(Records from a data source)

__________________________________________________

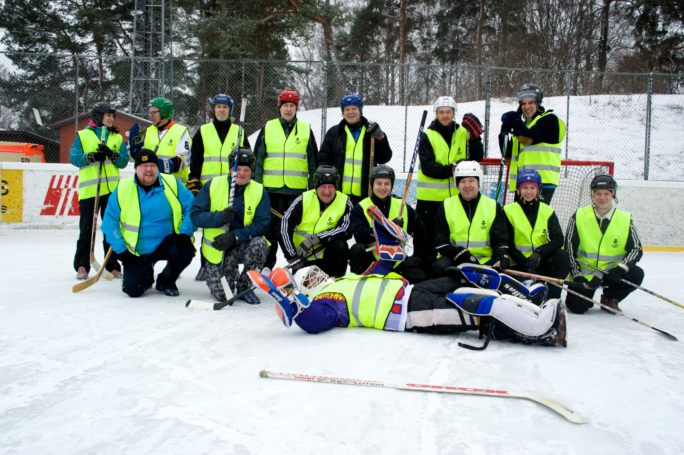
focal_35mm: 33
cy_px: 228
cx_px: 342
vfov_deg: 39.9
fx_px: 626
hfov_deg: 57.3
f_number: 7.1
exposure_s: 1/200
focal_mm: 22
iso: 200
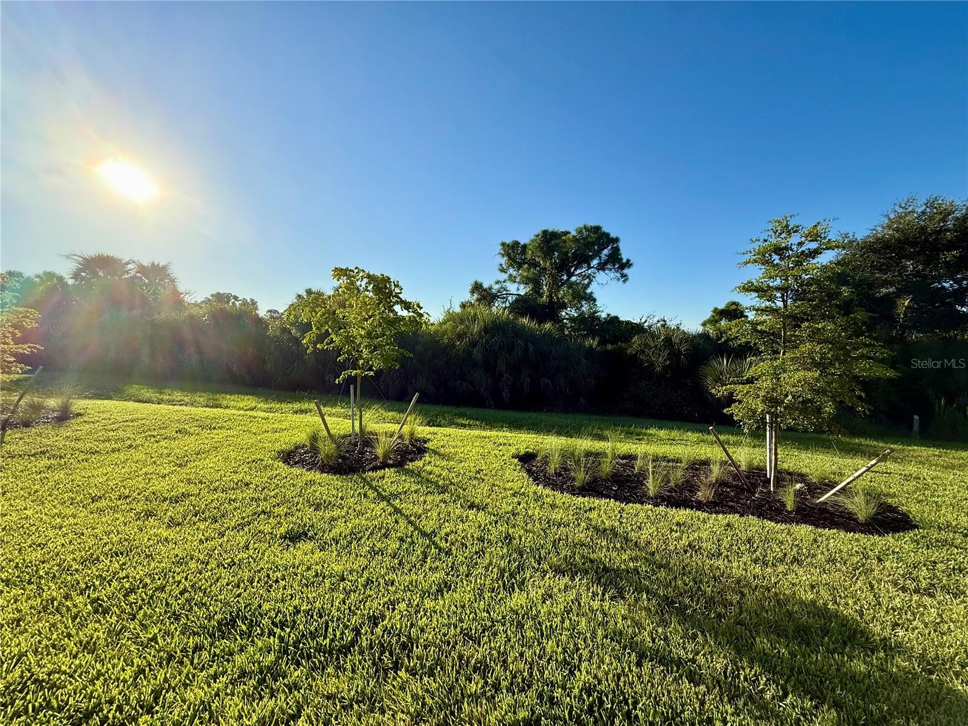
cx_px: 484
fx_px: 391
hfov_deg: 102.1
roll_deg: -2.0
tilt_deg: -2.0
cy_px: 363
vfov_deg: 85.7
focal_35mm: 14
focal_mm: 2.22
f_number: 2.2
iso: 64
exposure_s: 1/1961
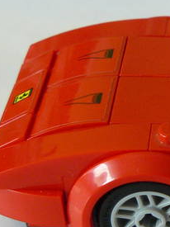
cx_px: 286
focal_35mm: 118
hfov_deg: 11.8
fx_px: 773
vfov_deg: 16.6
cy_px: 156
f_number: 2.8
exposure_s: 1/30
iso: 200
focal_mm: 6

__________________________________________________

> _Exercise description_: An exact copy of the entries above is required, with the pictures left out.

> _Solution to the exercise_:
focal_35mm: 33
cy_px: 228
cx_px: 342
vfov_deg: 39.9
fx_px: 626
hfov_deg: 57.3
f_number: 7.1
exposure_s: 1/200
focal_mm: 22
iso: 200
cx_px: 484
fx_px: 391
hfov_deg: 102.1
roll_deg: -2.0
tilt_deg: -2.0
cy_px: 363
vfov_deg: 85.7
focal_35mm: 14
focal_mm: 2.22
f_number: 2.2
iso: 64
exposure_s: 1/1961
cx_px: 286
focal_35mm: 118
hfov_deg: 11.8
fx_px: 773
vfov_deg: 16.6
cy_px: 156
f_number: 2.8
exposure_s: 1/30
iso: 200
focal_mm: 6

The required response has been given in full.